An internal AI audit helps an organisation evaluate, understand and communicate the degree to which AI will have an effect (either negative or positive) on the organisation’s ability to create value in the short, medium, or long term, while an external audit assesses if the company is actually complying with rules and standards.
According to the Institute of Internal Auditors, an AI auditing framework should be comprised of three overarching components — AI Strategy, Governance, and the Human Factor — and seven elements: Cyber Resilience; AI Competencies; Data Quality; Data Architecture & Infrastructure; Measuring Performance; Ethics; and The Black Box-elaborate on Black Box.
As for external audits, DPAs (Data Protection Authorities) and other bodies are still working on reaching an agreement on what the standards should be.

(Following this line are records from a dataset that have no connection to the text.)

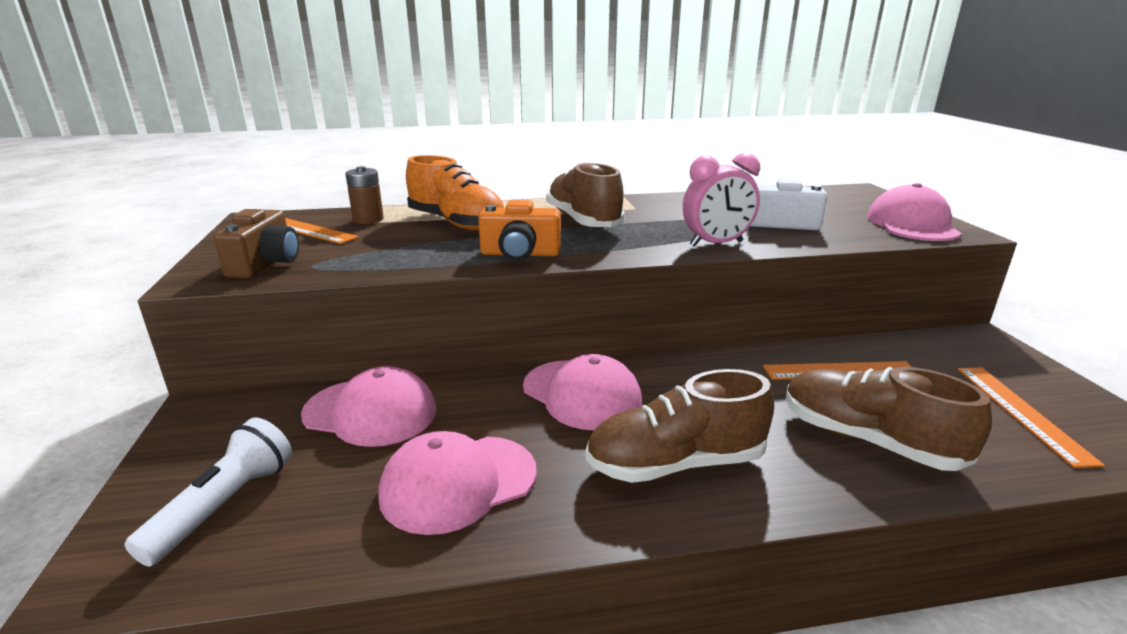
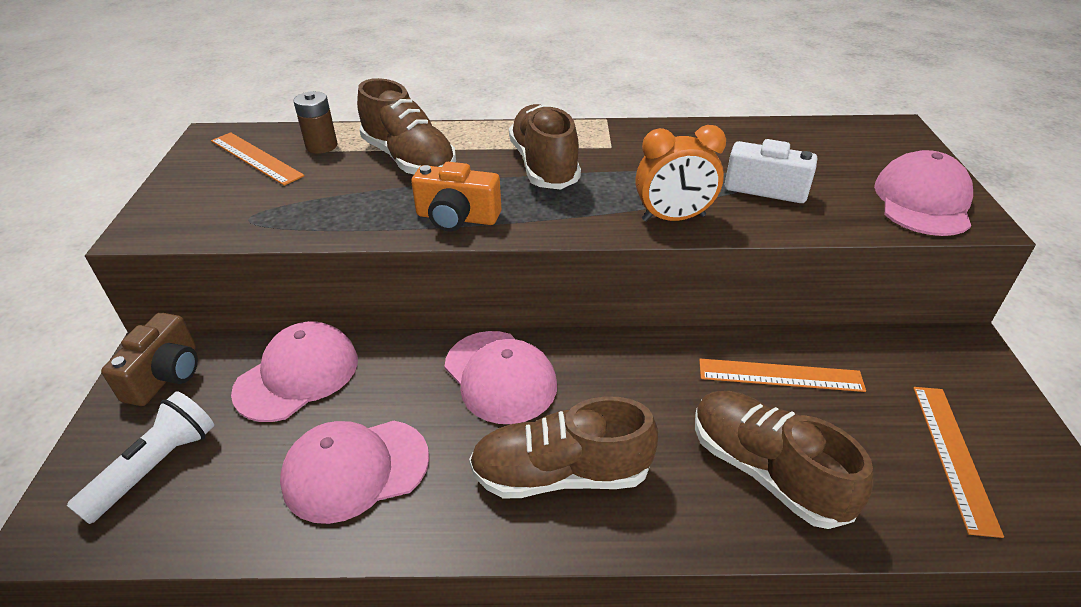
camera: 10 degrees right, 15 degrees up
brown camera [214,209,299,279] -> brown camera moved to [101,312,198,406]
pink cap [301,366,436,447] -> pink cap turned 75 degrees counterclockwise [231,321,358,422]
orange shoe [406,155,504,230] -> brown shoe [357,78,456,174]
pink clock [683,153,760,247] -> orange clock [635,125,726,222]

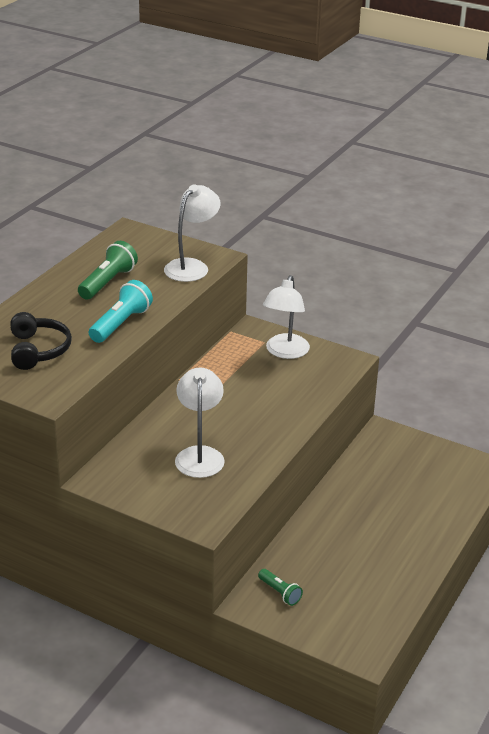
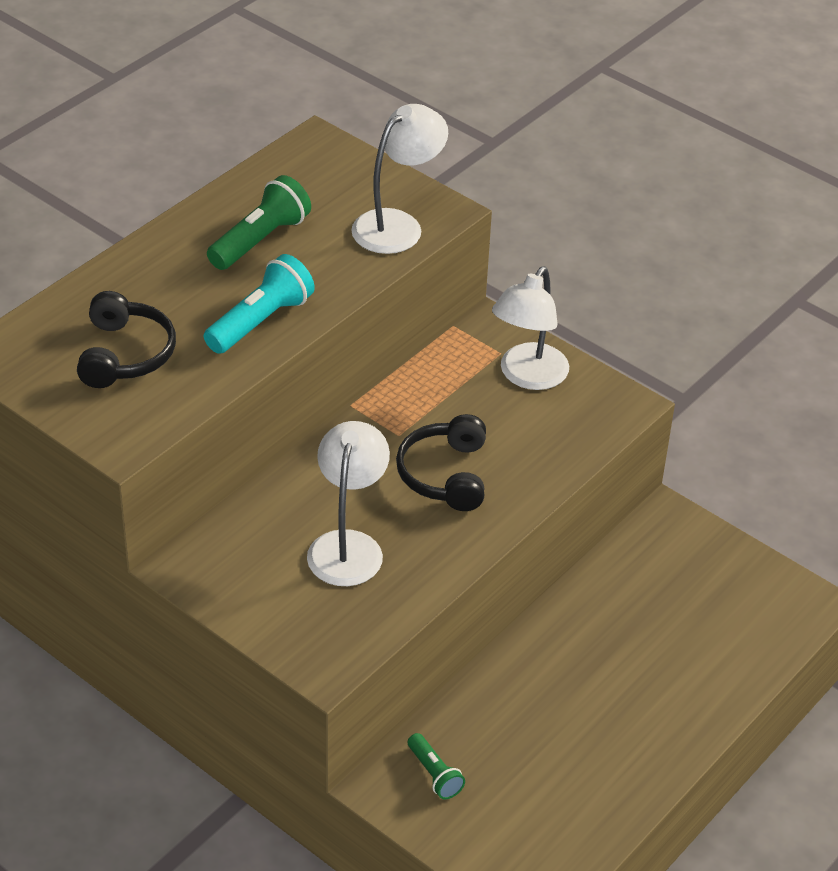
camera: 10 degrees right, 10 degrees up
none -> black headphones [396,414,486,511]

The ICO, from its side, aims at building a reference framework, and is gathering feedback from organisations in order to come up with a solid methodology to audit AI applications and ensure they are transparent, fair; and that the necessary measures to assess and manage data protection risks arising from them, are in place. Their proposed structure includes:
1.- Governance and accountability.
- Risk appetite.
- Leadership engagement and oversight.
- Management and reporting structures.
- Compliance and assurance capabilities.
- Data protection by design and by default.
- Policies and procedures.
- Documentation and audit trails.
- Training and awareness.
2.- AI-specific risk areas.
- Fairness and transparency in profiling – including issues of bias and discrimination, interpretability of AI applications, and explainability of AI decisions to data subjects.

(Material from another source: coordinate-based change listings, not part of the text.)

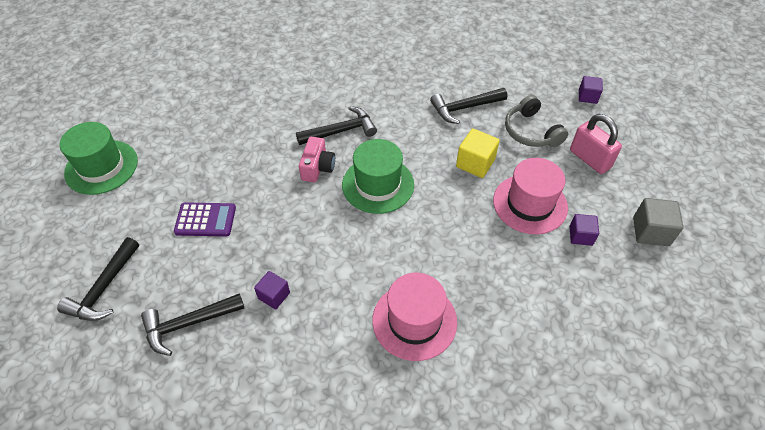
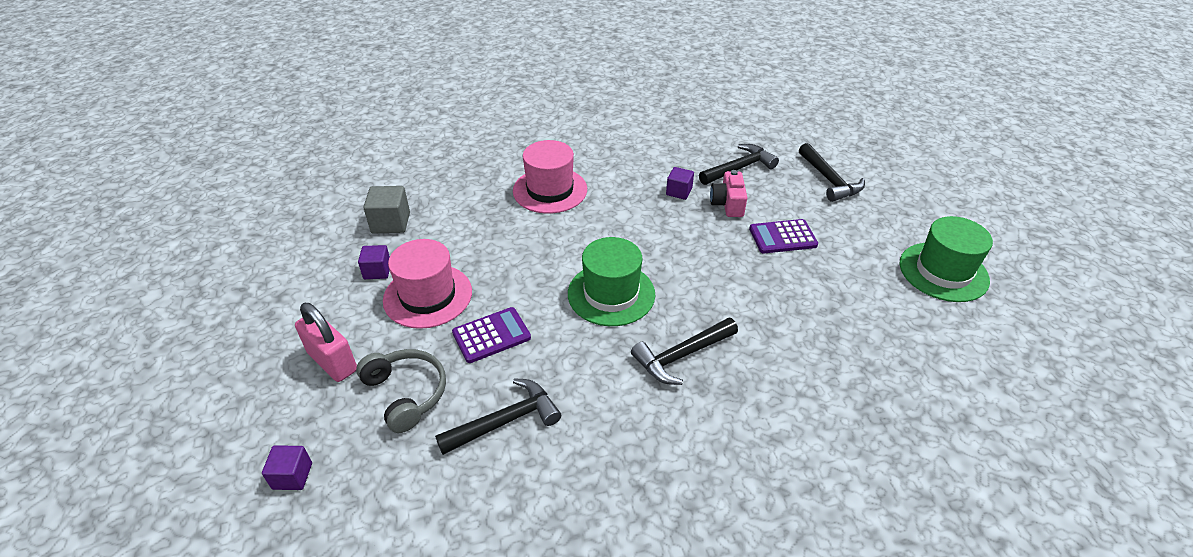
camera: 170 degrees right, 10 degrees down
black hammer [57,237,139,321] -> black hammer turned 150 degrees clockwise [799,143,865,202]
pink camera [299,137,335,182] -> pink camera moved to [710,170,747,217]
yellow cube [456,129,500,178] -> purple calculator [452,307,531,363]
grey cube [633,198,683,246] -> grey cube moved to [363,186,410,233]

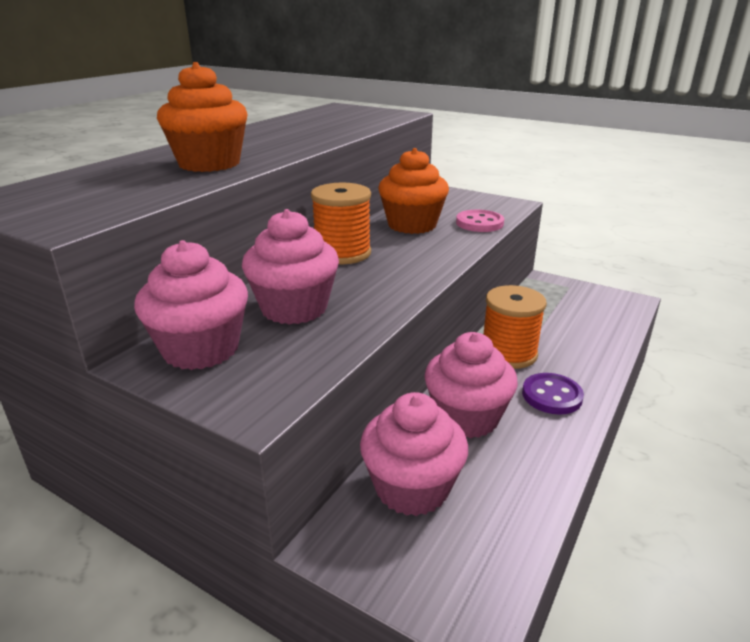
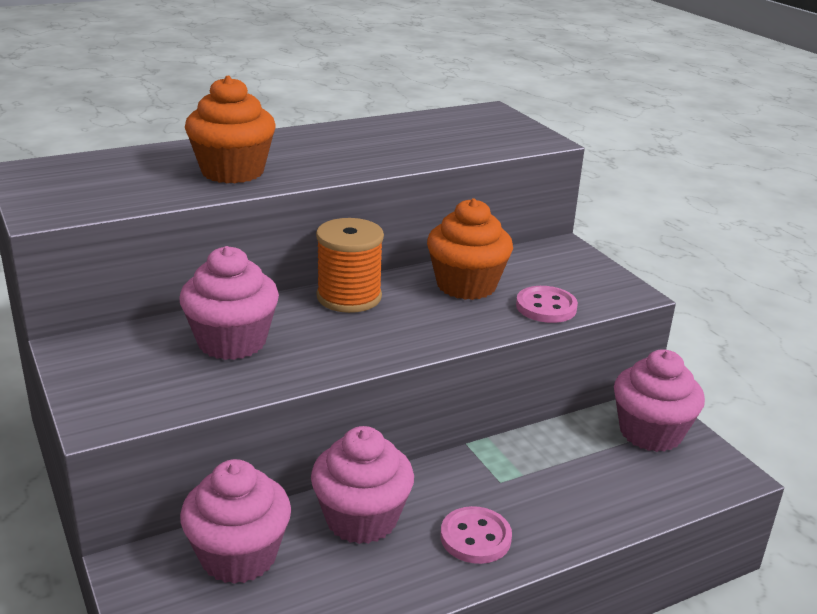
camera: 30 degrees right, 0 degrees up
pink cupcake [134,240,248,370] -> pink cupcake moved to [614,349,705,452]
orange spool [484,285,547,369] -> none
purple button [522,373,584,415] -> pink button [441,506,512,564]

- Accuracy – covering both accuracy of data used in AI applications and of data derived from them.
- Fully automated decision making models – including classification of AI solutions (fully automated vs. non-fully automated decision making models) based on the degree of human intervention, and issues around human review of fully automated decision-making models.
- Security and cyber – including testing and verification challenges, outsourcing risks, and re-identification risks.
- Trade-offs – covering challenges of balancing different constraints when optimising AI models (e.g. accuracy vs. privacy).
- Data minimisation and purpose limitation.
- Exercising of rights.
- Impact on broader public interests and rights.
The CNIL (France’s data protection authority) from its end, considers that countries should set up a national platform for auditing algorithms, but in order to reach this goal there is a prior need to identify what resources the State has available, as well as the different needs-, and pool the expertise and means to hand within a national platform.
According to the CNIL, in practice, these audits could be performed by a public body of algorithm experts who would monitor and test algorithms. Given the size of the sector to be audited, another solution could involve the public authorities accrediting private audit firms on the basis of a frame of reference. Companies and public authorities would be well advised to adopt certification-type solutions.